L’intention du titre était très frontale. VENOM c’est le venin, et la sensation poisonneuse qui infesterait corps et cerveaux à coulée douce est une sensation trouble qu’on aime imaginer ressentie à l’écoute de notre musique.

 

 

Le clip de BLAAACK (champ de pétrole en feu, pluie de poussière) et son introduction (entre glas et sirènes d’alarme) et le triple AAA du titre pourraient évoquer cette note qu’un pays peut obtenir auprès des agences de notation, mesurant sa solvabilité. D’où viennent ces trois A ?

Haha, écoute pas du tout. En fait les 3 A c’était pour dégueuler un peu le A et aussi comme un hommage aux 3 «Blacks»  du morceau Black Black always Black de P16D4, un groupe et un morceau qu’on adore.

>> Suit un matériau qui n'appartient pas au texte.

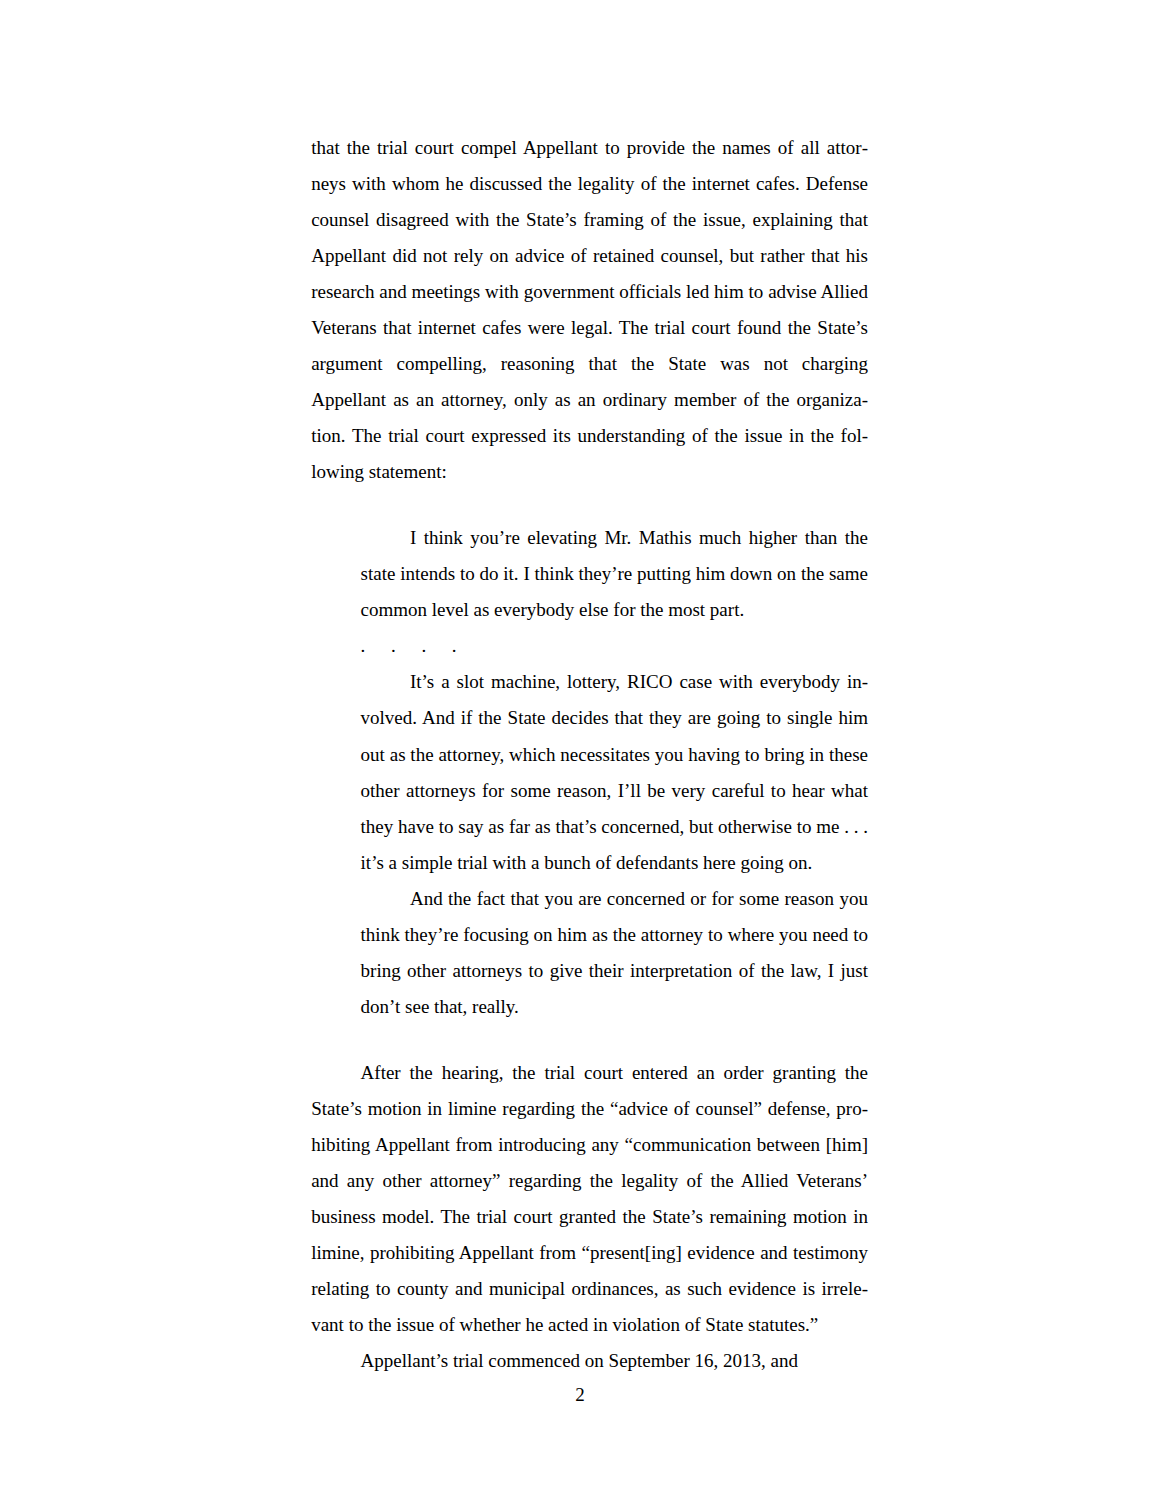that the trial court compel Appellant to provide the names of all attorneys with whom he discussed the legality of the internet cafes. Defense counsel disagreed with the State’s framing of the issue, explaining that Appellant did not rely on advice of retained counsel, but rather that his research and meetings with government officials led him to advise Allied Veterans that internet cafes were legal. The trial court found the State’s argument compelling, reasoning that the State was not charging Appellant as an attorney, only as an ordinary member of the organization. The trial court expressed its understanding of the issue in the following statement:
I think you’re elevating Mr. Mathis much higher than the state intends to do it. I think they’re putting him down on the same common level as everybody else for the most part.
. . . .
It’s a slot machine, lottery, RICO case with everybody involved. And if the State decides that they are going to single him out as the attorney, which necessitates you having to bring in these other attorneys for some reason, I’ll be very careful to hear what they have to say as far as that’s concerned, but otherwise to me . . . it’s a simple trial with a bunch of defendants here going on.
And the fact that you are concerned or for some reason you think they’re focusing on him as the attorney to where you need to bring other attorneys to give their interpretation of the law, I just don’t see that, really.
After the hearing, the trial court entered an order granting the State’s motion in limine regarding the “advice of counsel” defense, prohibiting Appellant from introducing any “communication between [him] and any other attorney” regarding the legality of the Allied Veterans’ business model. The trial court granted the State’s remaining motion in limine, prohibiting Appellant from “present[ing] evidence and testimony relating to county and municipal ordinances, as such evidence is irrelevant to the issue of whether he acted in violation of State statutes.”
Appellant’s trial commenced on September 16, 2013, and
2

Il y a cependant une dimension socio-politique dans votre «projet». Je n’aime pas trop ce terme, mais prenons-le littéralement : quel est votre «projet» avec Sister, et Venom ? Quels effets voulez-vous produire, vers quoi (où) voulez-vous aller ?

Wow. J’ai du mal à formaliser ça, je trouve ça pompeux quand ça vient de nous. Le projet est sale et retors. Sans doute.

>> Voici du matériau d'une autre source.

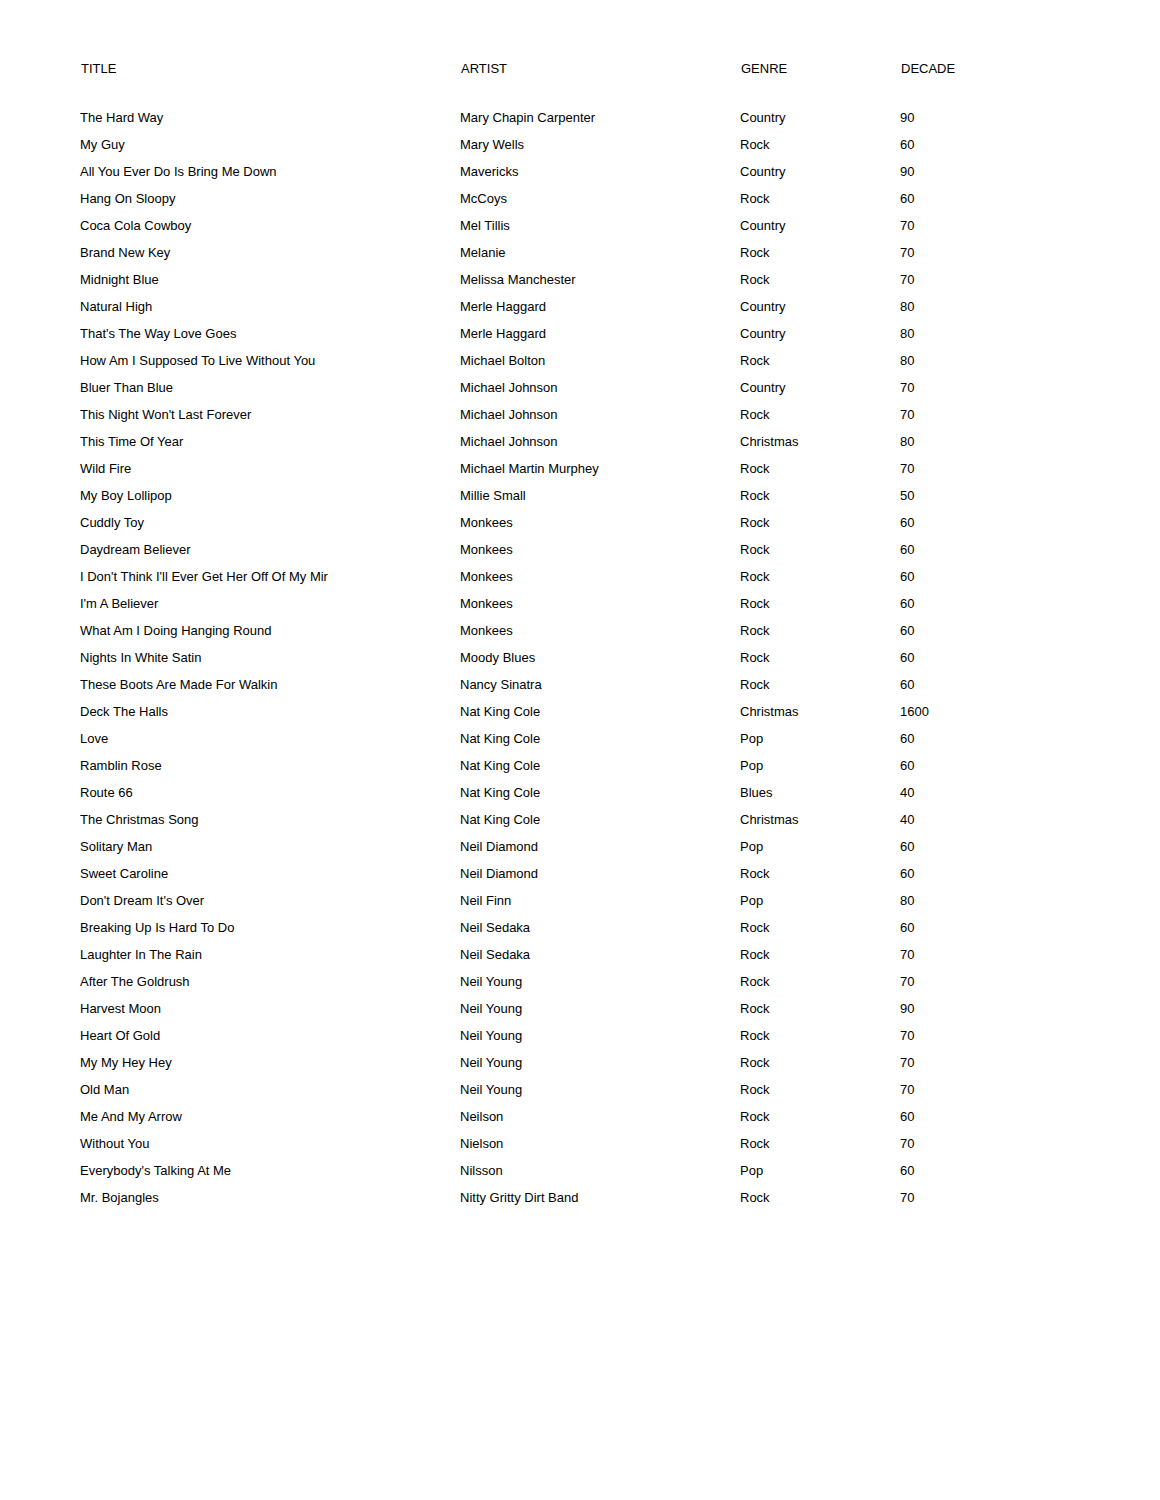| TITLE | ARTIST | GENRE | DECADE |
| --- | --- | --- | --- |
| The Hard Way | Mary Chapin Carpenter | Country | 90 |
| My Guy | Mary Wells | Rock | 60 |
| All You Ever Do Is Bring Me Down | Mavericks | Country | 90 |
| Hang On Sloopy | McCoys | Rock | 60 |
| Coca Cola Cowboy | Mel Tillis | Country | 70 |
| Brand New Key | Melanie | Rock | 70 |
| Midnight Blue | Melissa Manchester | Rock | 70 |
| Natural High | Merle Haggard | Country | 80 |
| That's The Way Love Goes | Merle Haggard | Country | 80 |
| How Am I Supposed To Live Without You | Michael Bolton | Rock | 80 |
| Bluer Than Blue | Michael Johnson | Country | 70 |
| This Night Won't Last Forever | Michael Johnson | Rock | 70 |
| This Time Of Year | Michael Johnson | Christmas | 80 |
| Wild Fire | Michael Martin Murphey | Rock | 70 |
| My Boy Lollipop | Millie Small | Rock | 50 |
| Cuddly Toy | Monkees | Rock | 60 |
| Daydream Believer | Monkees | Rock | 60 |
| I Don't Think I'll Ever Get Her Off Of My Mir | Monkees | Rock | 60 |
| I'm A Believer | Monkees | Rock | 60 |
| What Am I Doing Hanging Round | Monkees | Rock | 60 |
| Nights In White Satin | Moody Blues | Rock | 60 |
| These Boots Are Made For Walkin | Nancy Sinatra | Rock | 60 |
| Deck The Halls | Nat King Cole | Christmas | 1600 |
| Love | Nat King Cole | Pop | 60 |
| Ramblin Rose | Nat King Cole | Pop | 60 |
| Route 66 | Nat King Cole | Blues | 40 |
| The Christmas Song | Nat King Cole | Christmas | 40 |
| Solitary Man | Neil Diamond | Pop | 60 |
| Sweet Caroline | Neil Diamond | Rock | 60 |
| Don't Dream It's Over | Neil Finn | Pop | 80 |
| Breaking Up Is Hard To Do | Neil Sedaka | Rock | 60 |
| Laughter In The Rain | Neil Sedaka | Rock | 70 |
| After The Goldrush | Neil Young | Rock | 70 |
| Harvest Moon | Neil Young | Rock | 90 |
| Heart Of Gold | Neil Young | Rock | 70 |
| My My Hey Hey | Neil Young | Rock | 70 |
| Old Man | Neil Young | Rock | 70 |
| Me And My Arrow | Neilson | Rock | 60 |
| Without You | Nielson | Rock | 70 |
| Everybody's Talking At Me | Nilsson | Pop | 60 |
| Mr. Bojangles | Nitty Gritty Dirt Band | Rock | 70 |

Et en quoi ce projet a-t-il pu évoluer depuis vos débuts ? Que signifie d’ailleurs le titre NOUS SOMMES SURANNES (VIVONS DE NOS IDEAUX PASSES) pour toi ?

Ça vient d’un film de Straub & Huillet gratiné, Du Jour au Lendemain : un opéra de Schoenberg mi-chiant mi-drôle ou l’homme blessé lance cette saillie un peu désespérée à sa femme. Ça m’avait fait rire (et marqué). Par ailleurs c’est un film qui questionne la modernité, sa difficulté, son intérêt, la tyrannie qu’elle représente, alors qu’on sait tout ça très volatile (le titre). On trouve cette question appropriée.

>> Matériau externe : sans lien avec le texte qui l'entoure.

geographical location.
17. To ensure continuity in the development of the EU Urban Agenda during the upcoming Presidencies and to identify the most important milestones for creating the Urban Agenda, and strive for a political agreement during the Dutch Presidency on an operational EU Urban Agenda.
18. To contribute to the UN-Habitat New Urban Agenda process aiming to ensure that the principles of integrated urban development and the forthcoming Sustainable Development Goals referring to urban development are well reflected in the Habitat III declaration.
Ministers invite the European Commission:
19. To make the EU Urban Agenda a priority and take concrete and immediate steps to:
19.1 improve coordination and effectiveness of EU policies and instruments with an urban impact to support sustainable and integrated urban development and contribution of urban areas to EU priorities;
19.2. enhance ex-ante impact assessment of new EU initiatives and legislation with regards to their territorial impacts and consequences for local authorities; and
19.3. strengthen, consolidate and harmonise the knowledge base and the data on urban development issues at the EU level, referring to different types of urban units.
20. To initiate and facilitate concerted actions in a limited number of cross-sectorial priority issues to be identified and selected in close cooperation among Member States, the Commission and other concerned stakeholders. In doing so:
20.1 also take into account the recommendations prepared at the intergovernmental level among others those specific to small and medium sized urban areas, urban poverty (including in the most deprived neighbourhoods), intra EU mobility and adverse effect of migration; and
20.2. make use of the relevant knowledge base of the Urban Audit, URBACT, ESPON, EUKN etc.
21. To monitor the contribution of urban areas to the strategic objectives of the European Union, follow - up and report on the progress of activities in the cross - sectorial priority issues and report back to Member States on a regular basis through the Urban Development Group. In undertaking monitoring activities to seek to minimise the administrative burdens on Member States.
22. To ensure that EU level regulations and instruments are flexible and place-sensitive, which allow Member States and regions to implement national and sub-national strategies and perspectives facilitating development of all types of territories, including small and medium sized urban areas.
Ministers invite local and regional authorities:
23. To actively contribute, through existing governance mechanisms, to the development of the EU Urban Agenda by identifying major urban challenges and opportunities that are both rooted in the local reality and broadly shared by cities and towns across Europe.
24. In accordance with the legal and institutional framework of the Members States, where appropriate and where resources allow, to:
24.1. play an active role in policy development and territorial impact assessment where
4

REFONDER et certains passages du disque renouent avec certaines de vos expérimentations électroniques passées (Discom, Minitel). Comment avez-vous vécu cette époque, et comment avez-vous intégré cette expérience à votre musique ?

Je crois qu’elle est tenace, que notre musique est irradiée et influencée par cette époque, par cette manière de faire, dans le traitement des sons, des matières, et dans le travail de production, notamment pour ce disque. On a une approche assez électronique même si tout est électrique.

Enfin, je trouve votre musique généralement plus «industrielle» que rock ou noise, même. Quel est le malentendu à ton avis ?

Eh bien moi non je pense qu’on est un groupe de rock, profondément, pas un groupe de musique industrielle, qui induit aussi tout un tas d’esthétiques, de poses, de décorum qui ne sont pas les nôtres, ni en effet un groupe de noise pur, qui est aussi une autre approche plus directe, plus frontale, plus déstructurée, qui n’est pas la nôtre. Non, on est un groupe de rock, avec les instruments du rock, dans un rapport à la scène qui est rock, une histoire qui vient du rock, je trouve que le malentendu est que le rock ne soit pas plus souvent ce qu’il devrait être, sale et sauvage.

Wilfried Paris

 

Un autre long format ?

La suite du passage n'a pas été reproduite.